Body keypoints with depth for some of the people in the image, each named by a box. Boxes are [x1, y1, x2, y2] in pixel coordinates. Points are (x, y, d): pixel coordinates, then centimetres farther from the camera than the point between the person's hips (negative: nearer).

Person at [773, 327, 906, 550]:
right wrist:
--
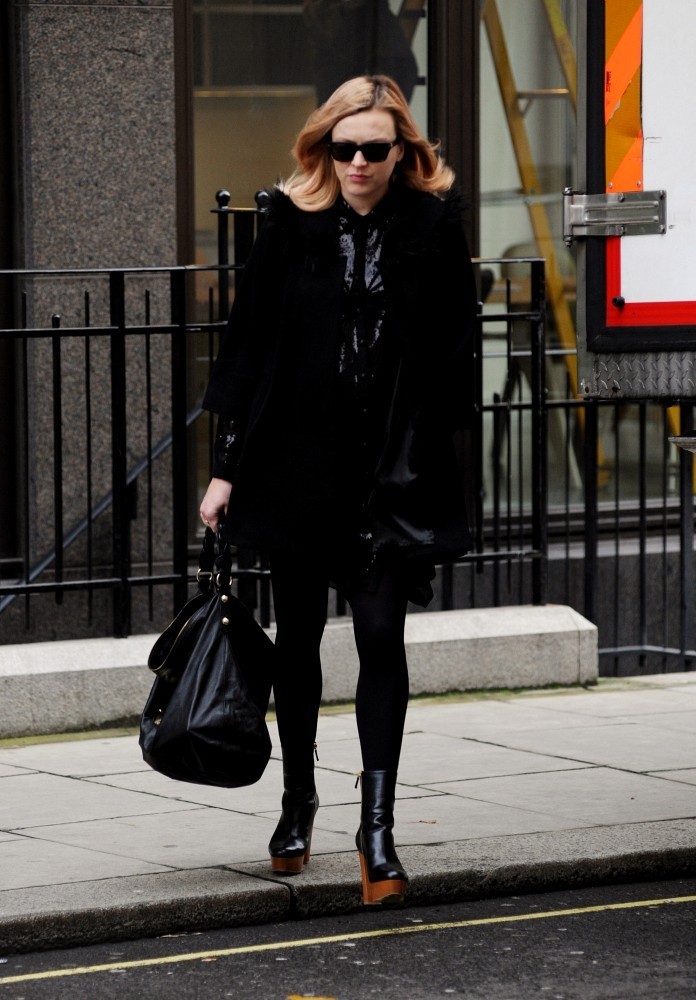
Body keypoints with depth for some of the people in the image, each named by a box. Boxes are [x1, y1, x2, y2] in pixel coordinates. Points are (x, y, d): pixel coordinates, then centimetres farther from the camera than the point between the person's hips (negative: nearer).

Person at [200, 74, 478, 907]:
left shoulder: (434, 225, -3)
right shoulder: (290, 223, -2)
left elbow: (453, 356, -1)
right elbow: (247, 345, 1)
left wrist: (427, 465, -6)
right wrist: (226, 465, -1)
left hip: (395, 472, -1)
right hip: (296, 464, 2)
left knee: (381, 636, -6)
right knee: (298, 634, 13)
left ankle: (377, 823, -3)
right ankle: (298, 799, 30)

- _Task requirements_
Reproduce the material between the lines holding "left wrist: (427, 465, -6)" and "right ankle: (298, 799, 30)", inclusive, substituting "hip joint" for every "hip" and keeping everything else unchanged.

- _Response_
left wrist: (427, 465, -6)
right wrist: (226, 465, -1)
left hip joint: (395, 472, -1)
right hip joint: (296, 464, 2)
left knee: (381, 636, -6)
right knee: (298, 634, 13)
left ankle: (377, 823, -3)
right ankle: (298, 799, 30)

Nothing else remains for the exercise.